[TASK REQUIREMENTS] Reproduce each of the entries below verbatim, line for line, omitting the pictures from your output.

▬▬▬▬▬▬▬▬▬▬

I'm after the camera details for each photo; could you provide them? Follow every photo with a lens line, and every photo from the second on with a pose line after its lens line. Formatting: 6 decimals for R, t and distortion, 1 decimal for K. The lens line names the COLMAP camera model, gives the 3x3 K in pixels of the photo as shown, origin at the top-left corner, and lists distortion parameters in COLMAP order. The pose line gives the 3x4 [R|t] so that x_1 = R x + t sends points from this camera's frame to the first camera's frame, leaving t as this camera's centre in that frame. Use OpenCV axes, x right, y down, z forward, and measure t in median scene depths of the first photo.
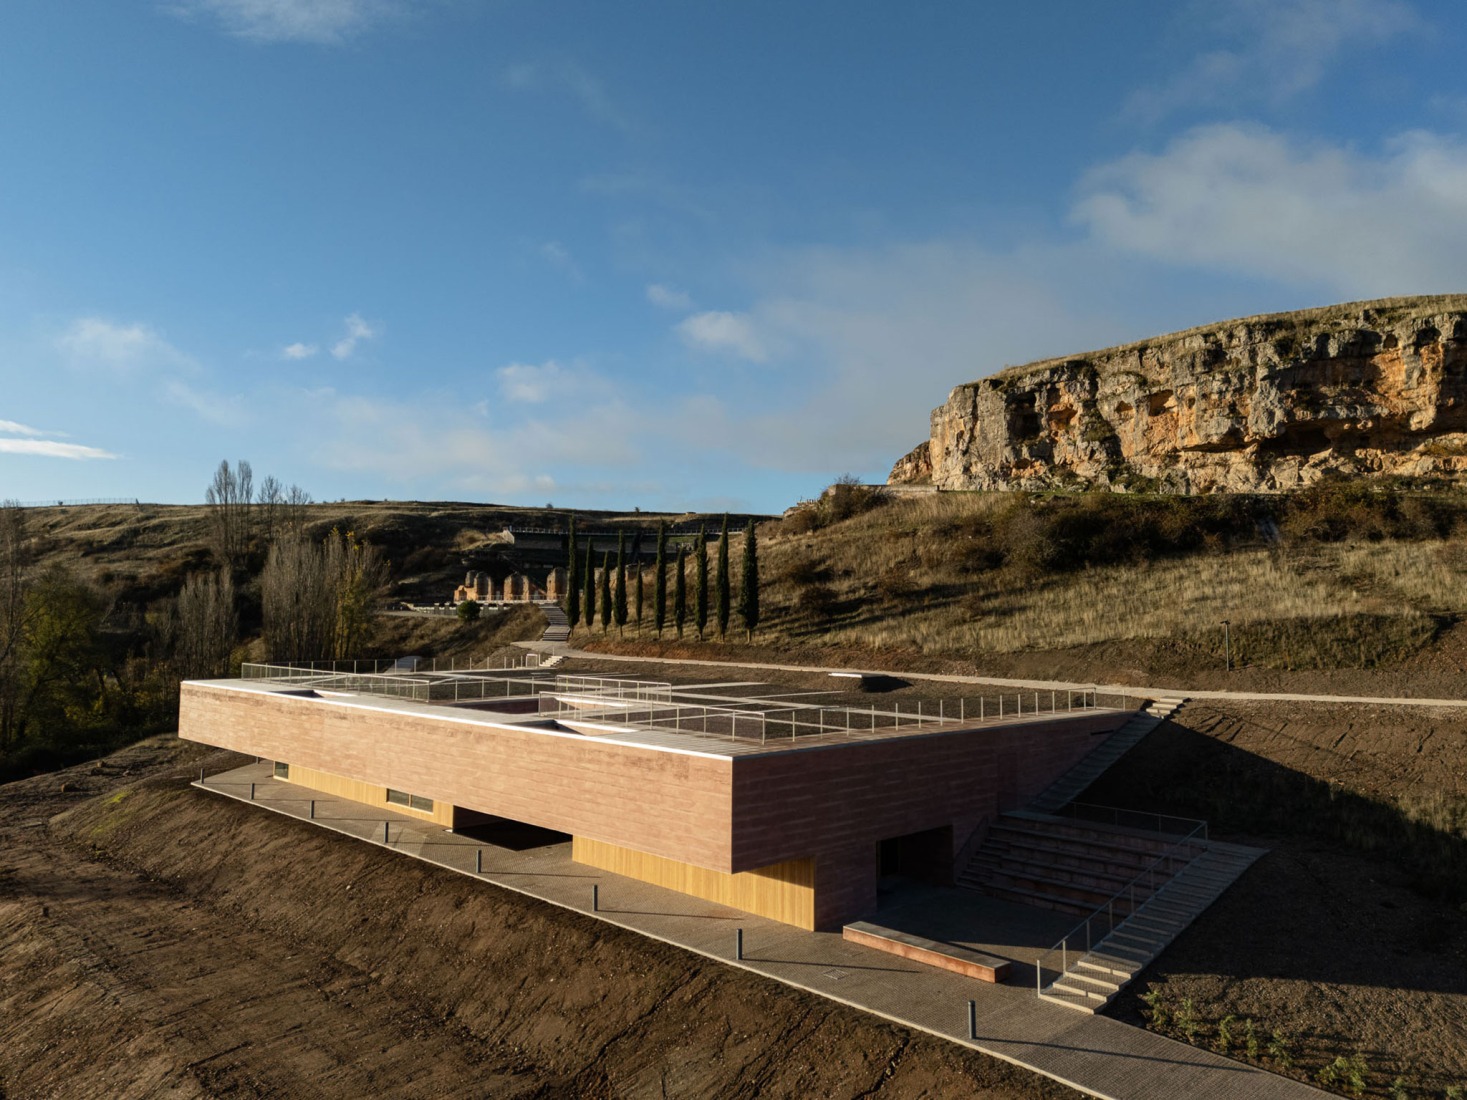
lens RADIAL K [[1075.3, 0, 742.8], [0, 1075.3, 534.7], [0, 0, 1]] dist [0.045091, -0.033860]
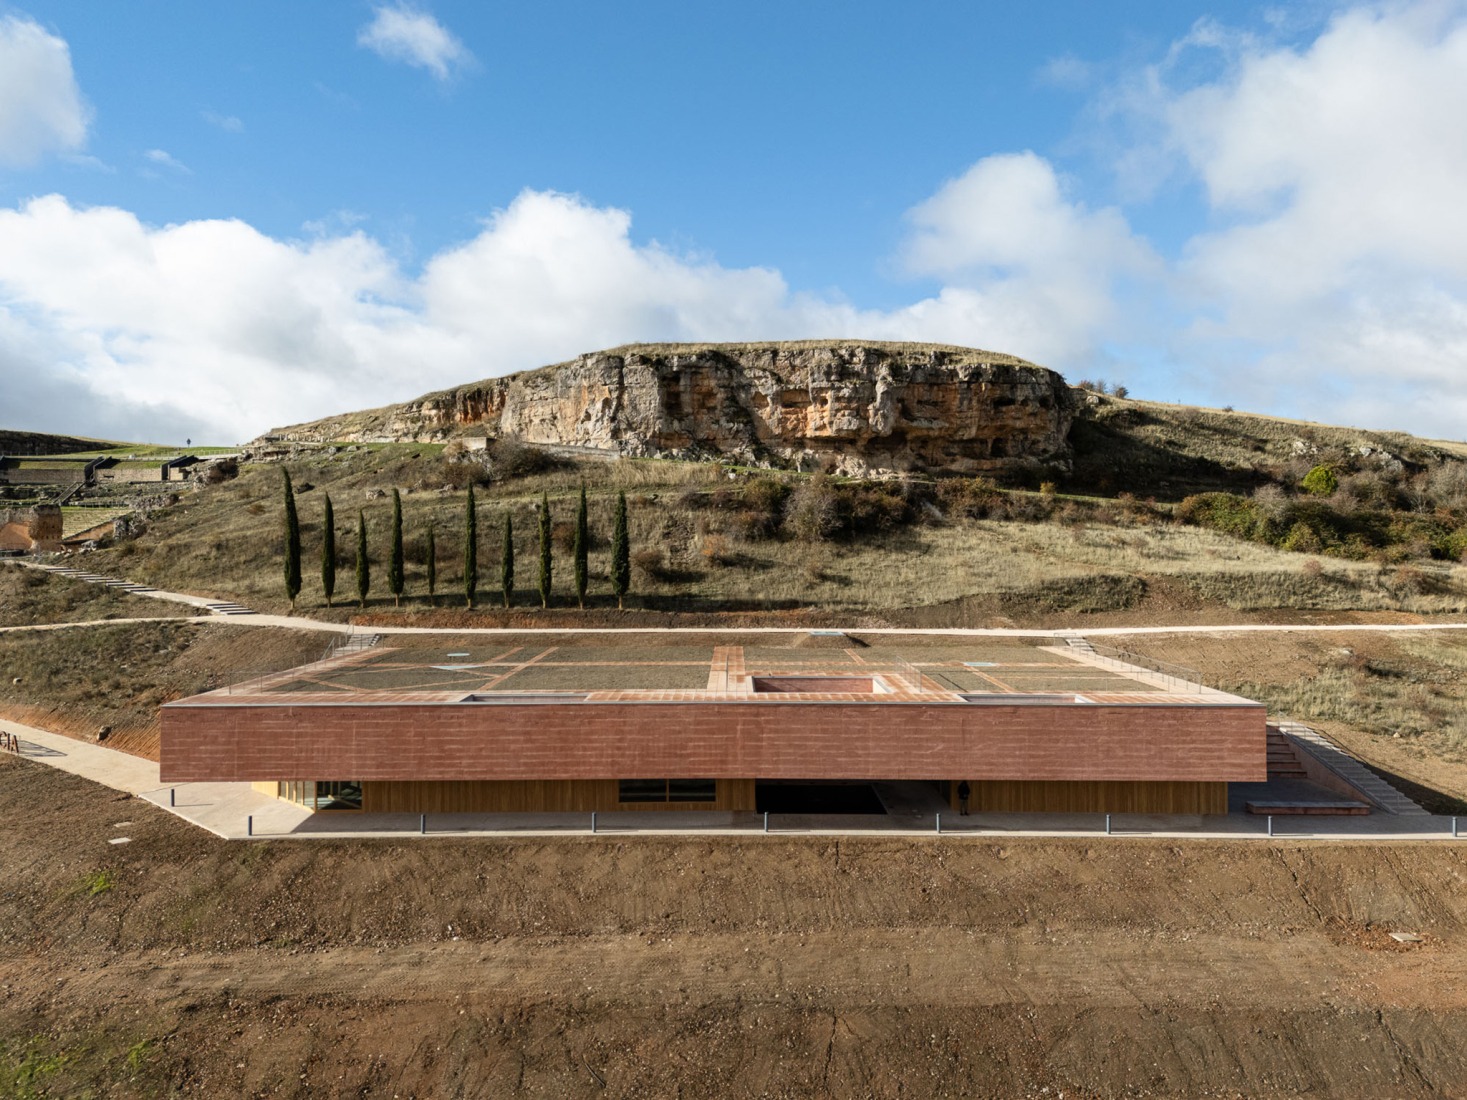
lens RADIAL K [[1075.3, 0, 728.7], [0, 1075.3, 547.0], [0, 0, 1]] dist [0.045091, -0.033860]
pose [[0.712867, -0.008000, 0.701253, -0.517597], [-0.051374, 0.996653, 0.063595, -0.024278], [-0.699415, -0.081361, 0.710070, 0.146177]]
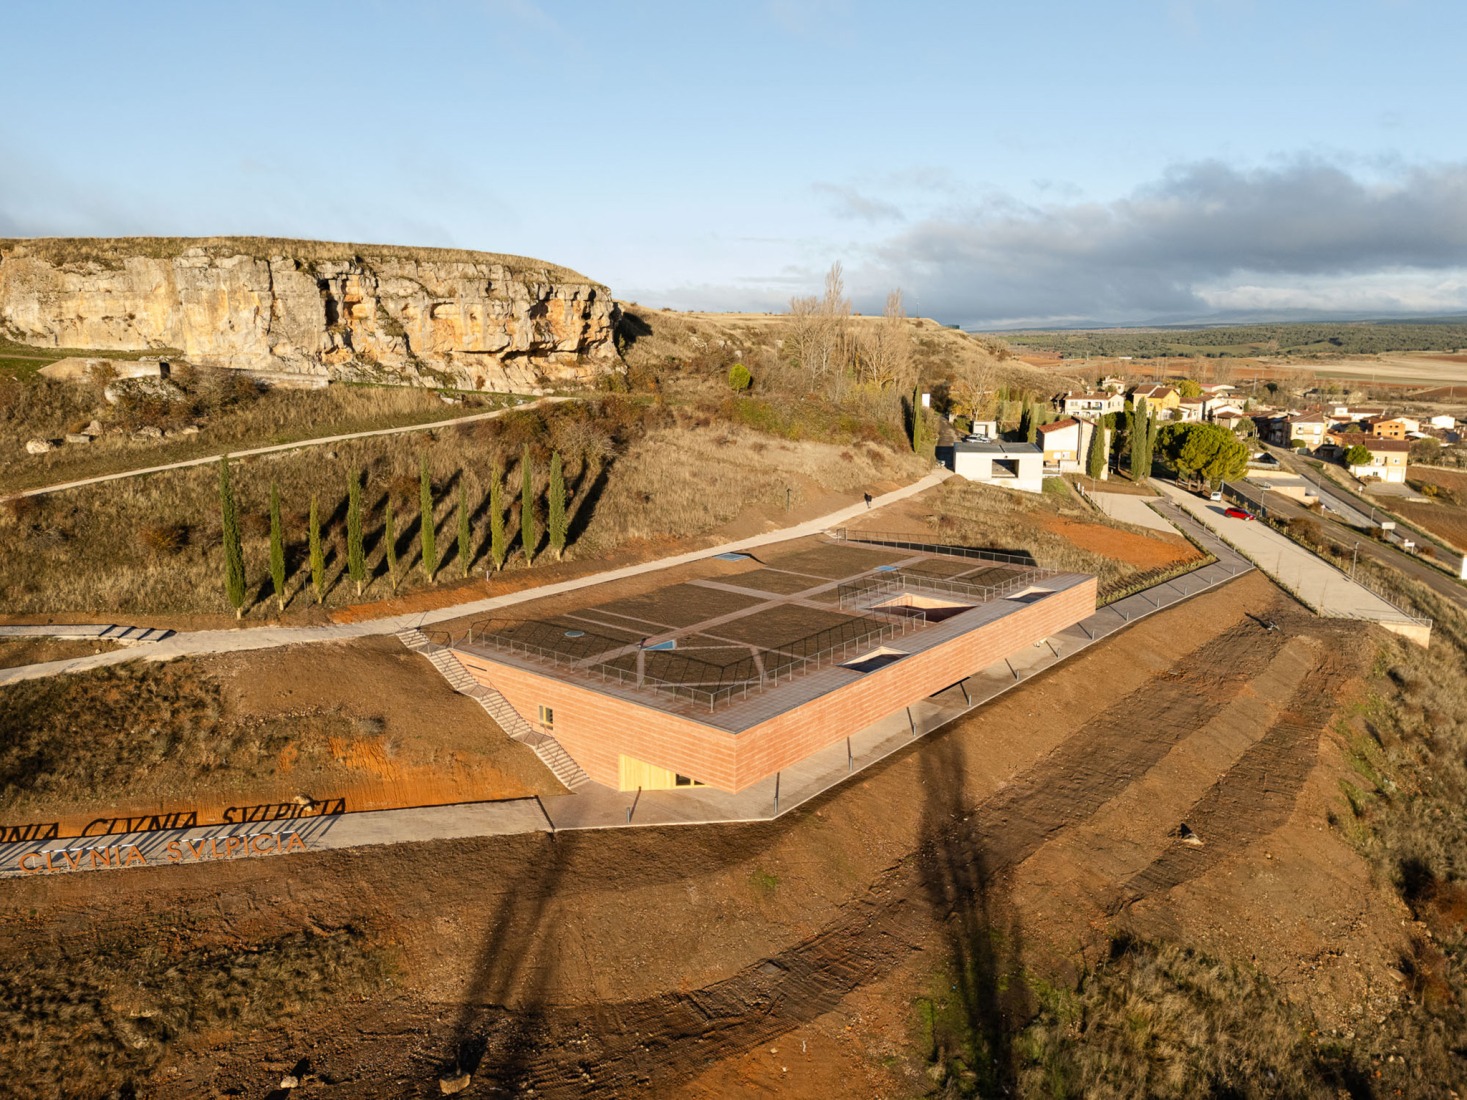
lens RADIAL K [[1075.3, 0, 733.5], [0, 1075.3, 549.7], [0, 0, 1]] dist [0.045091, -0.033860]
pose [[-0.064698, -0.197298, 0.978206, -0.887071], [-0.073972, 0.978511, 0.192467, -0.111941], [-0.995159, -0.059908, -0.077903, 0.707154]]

▬▬▬▬▬▬▬▬▬▬

[RESPONSE AREA]
I'm after the camera details for each photo; could you provide them? Follow every photo with a lens line, and every photo from the second on with a pose line after its lens line. Formatting: 6 decimals for R, t and distortion, 1 decimal for K. The lens line names the COLMAP camera model, gives the 3x3 K in pixels of the photo as shown, origin at the top-left corner, and lists distortion parameters in COLMAP order. The pose line gives the 3x4 [R|t] so that x_1 = R x + t sends points from this camera's frame to the first camera's frame, leaving t as this camera's centre in that frame. Use OpenCV axes, x right, y down, z forward, and measure t in median scene depths of the first photo.
lens RADIAL K [[1075.3, 0, 742.8], [0, 1075.3, 534.7], [0, 0, 1]] dist [0.045091, -0.033860]
lens RADIAL K [[1075.3, 0, 728.7], [0, 1075.3, 547.0], [0, 0, 1]] dist [0.045091, -0.033860]
pose [[0.712867, -0.008000, 0.701253, -0.517597], [-0.051374, 0.996653, 0.063595, -0.024278], [-0.699415, -0.081361, 0.710070, 0.146177]]
lens RADIAL K [[1075.3, 0, 733.5], [0, 1075.3, 549.7], [0, 0, 1]] dist [0.045091, -0.033860]
pose [[-0.064698, -0.197298, 0.978206, -0.887071], [-0.073972, 0.978511, 0.192467, -0.111941], [-0.995159, -0.059908, -0.077903, 0.707154]]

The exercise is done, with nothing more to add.